Initially, Litmus was hosted on a combination of in-house hardware and dedicated servers. The company grew quickly, and soon they outgrew their hardware. As a team who is dedicated to simplifying processes and saving money, they began hunting for better alternatives. Co-Founder, Paul Farnell tells us about the process, “We looked for solutions that would meet our needs of scalability and cost. We chose Amazon S3 because there was nothing else like it when we first started. For Amazon EC2 we initially trialed a competitor to Amazon, but found it to be tremendously unreliable. Comparatively, Amazon has been a dream.
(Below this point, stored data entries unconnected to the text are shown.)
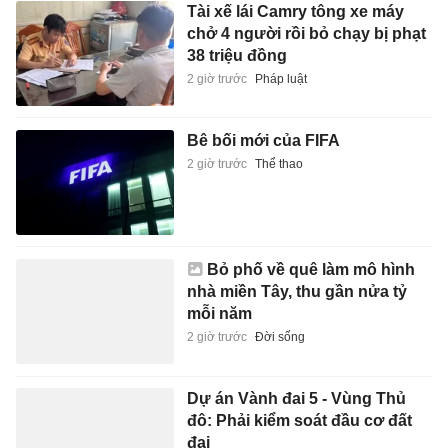
Tài xế lái Camry tông xe máy
chở 4 người rồi bỏ chạy bị phạt
38 triệu đồng
2 giờ trước
Pháp luật
Bê bối mới của FIFA
2 giờ trước
Thể thao
Bỏ phố về quê làm mô hình
nhà miền Tây, thu gần nửa tỷ
mỗi năm
2 giờ trước
Đời sống
Dự án Vành đai 5 - Vùng Thủ
đô: Phải kiểm soát đầu cơ đất
đai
We especially liked the fact that there was no minimum spend and we could get started without going through a lengthy sales process – which wasn’t the case with one of the other providers we looked at.”
“Amazon Web Services have become a key part of our technology strategy. With their easy setup, economical costs, and helpful support staff, we've been able to migrate almost all of our infrastructure over to AWS. In the process we’ve managed to cut down the time we spent on server administration and scalability, in general.”
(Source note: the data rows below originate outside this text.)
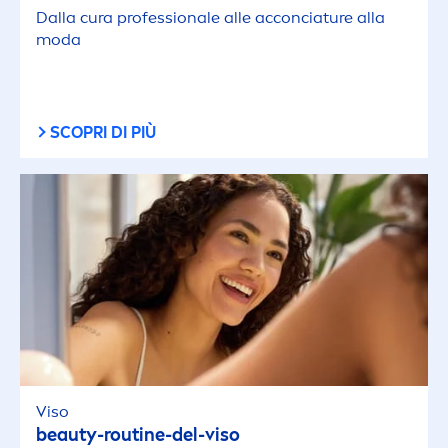
Dalla cura professionale alle acconciature alla
moda
SCOPRI DI PIÙ
Viso
beauty
-routine-del-viso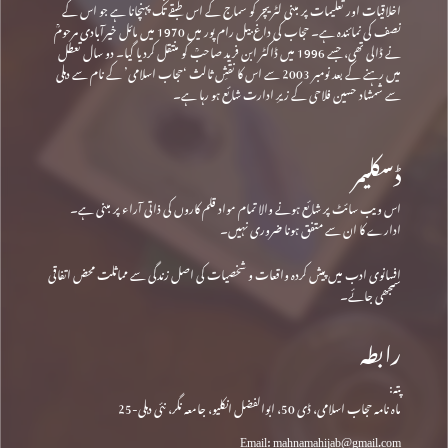
اخلاقیات اور تعلیمات پر مبنی لٹریچر کو سماج کے اس طبقے تک پہنچانا ہے جو اس کے
نصف کی نمائندہ ہے۔ حجاب کی داغ بیل رام پور میں 1970 میں مائل خیرآبادی مرحومؒ
نے ڈالی تھی، جسے 1996 میں ڈاکٹر ابن فرید صاحبؒ کو منتقل کردیا گیا۔ دو سال تعطل
میں رہنے کے بعد نومبر 2003 سے اس کا نقشِ ثالث ‘حجاب اسلامی’ کے نام سے دہلی
سے شمشاد حسین فلاحی کے زیرِ ادارت شائع ہو رہا ہے۔
ڈسکلیمر
اس ویب سائٹ پر شائع ہونے والا تمام مواد قلم کاروں کی ذاتی آراء پر مبنی ہے۔
ادارے کا ان سے متفق ہونا ضروری نہیں۔
افسانوی ادب میں پیش کردہ واقعات و شخصیات کی اصل زندگی سے مماثلت محض اتفاقی
سمجھی جائے۔
رابطہ
پتہ:
ماہ نامہ حجاب اسلامی، ڈی 50، ابوالفضل انکلیو، جامعہ نگر، نئی دہلی-25
Email: mahnamahijab@gmail.com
Today, Litmus uses Amazon S3 to store over 6TB of customers’ images and Amazon EC2 for running customers’ tests. Farnell shares the details, “When we first started out we stored the images on our own hardware, but as we grew we realized this was quickly going to become a headache. By using S3 we were able to focus on improving our product, not worrying about scaling up our storage. We also use Amazon EC2 to run the automated email tests for our customers; we currently have 400 EC2 servers. By using EC2 we’re able to add more servers to our grid during the busy periods of the day, and remove them during quieter periods. Before using EC2, Litmus used to run more slowly during our busiest periods, but with EC2’s flexibility we’re able to offer a consistently fast experience for our customers – and it costs us less.”
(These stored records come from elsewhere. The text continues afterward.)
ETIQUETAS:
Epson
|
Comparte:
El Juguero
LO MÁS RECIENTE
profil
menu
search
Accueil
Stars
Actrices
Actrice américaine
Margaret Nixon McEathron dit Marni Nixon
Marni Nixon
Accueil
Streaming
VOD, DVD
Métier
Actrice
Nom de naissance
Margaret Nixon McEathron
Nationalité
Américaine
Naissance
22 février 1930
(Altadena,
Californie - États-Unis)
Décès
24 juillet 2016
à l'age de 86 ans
Litmus CTO Matt Brindley adds, “Spot Instances in particular have helped us gain significant EC2 cost savings. We are mainly running an asynchronous backend batch process on EC2, which is perfectly suited for Spot. Specifically, we have a queue-based architecture where a worker node will pull a job from the queue and then process it. As worker nodes appear after a Spot bid is accepted, they can just take jobs off of the queue. If any instance is interrupted, the work will re-appear on the queue after a short period of time. To incorporate Spot into our software, we just had to make some minor changes to our script to try to launch Spot Instances first, and then to request On-Demand instances if we don’t get any Spot Instances after 20 minutes. To minimize the chance of interruption, we typically bid higher than the On-Demand price, because we are only charged the market Spot price, which is typically lower than the On-Demand price. Simply put, we are willing to take the chance of paying a little more on occasion in order to not have our jobs interrupted. Based on this set of changes, we have been able to save around 57% per month off our EC2 bill. Our biggest surprise when using Spot Instances is how rarely our instances have been interrupted.”
Farnell concludes: “AWS has helped us to expand our service to a much larger number of users more quickly than we otherwise could have done.”
Published February 2010. Updated April 2011.